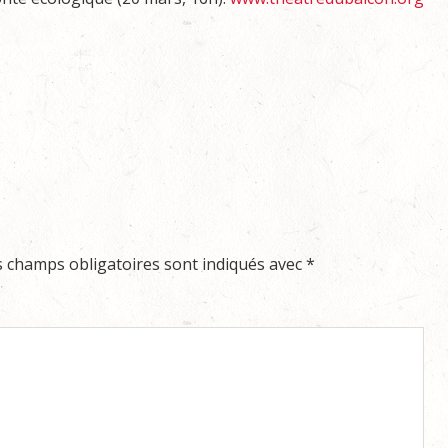
s champs obligatoires sont indiqués avec
*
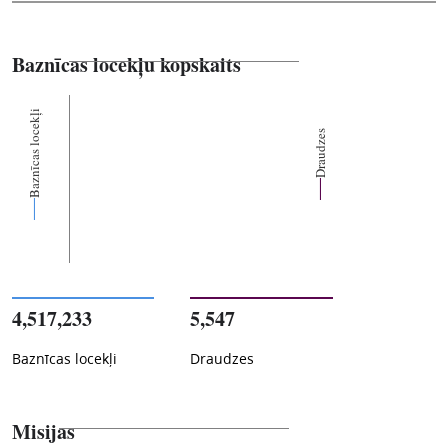
Baznīcas locekļu kopskaits
Baznīcas locekļi
Draudzes
4,517,233
5,547
Baznīcas locekļi
Draudzes
Misijas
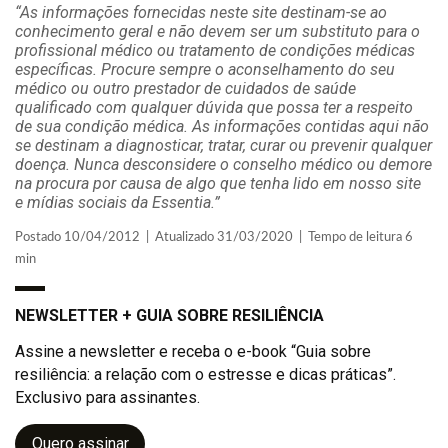
“As informações fornecidas neste site destinam-se ao
conhecimento geral e não devem ser um substituto para o
profissional médico ou tratamento de condições médicas
específicas. Procure sempre o aconselhamento do seu
médico ou outro prestador de cuidados de saúde
qualificado com qualquer dúvida que possa ter a respeito
de sua condição médica. As informações contidas aqui não
se destinam a diagnosticar, tratar, curar ou prevenir qualquer
doença. Nunca desconsidere o conselho médico ou demore
na procura por causa de algo que tenha lido em nosso site
e mídias sociais da Essentia.”
Postado 10/04/2012 | Atualizado 31/03/2020 | Tempo de leitura 6
min
NEWSLETTER + GUIA SOBRE RESILIÊNCIA
Assine a newsletter e receba o e-book “Guia sobre
resiliência: a relação com o estresse e dicas práticas”.
Exclusivo para assinantes.
Quero assinar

------------------------------

Return the line where "site destinam-se ao" appears, then every line after it to the end of the listing, all exactly as written.

**OUTPUT OF THE EXERCISE:**
“As informações fornecidas neste site destinam-se ao
conhecimento geral e não devem ser um substituto para o
profissional médico ou tratamento de condições médicas
específicas. Procure sempre o aconselhamento do seu
médico ou outro prestador de cuidados de saúde
qualificado com qualquer dúvida que possa ter a respeito
de sua condição médica. As informações contidas aqui não
se destinam a diagnosticar, tratar, curar ou prevenir qualquer
doença. Nunca desconsidere o conselho médico ou demore
na procura por causa de algo que tenha lido em nosso site
e mídias sociais da Essentia.”
Postado 10/04/2012 | Atualizado 31/03/2020 | Tempo de leitura 6
min
NEWSLETTER + GUIA SOBRE RESILIÊNCIA
Assine a newsletter e receba o e-book “Guia sobre
resiliência: a relação com o estresse e dicas práticas”.
Exclusivo para assinantes.
Quero assinar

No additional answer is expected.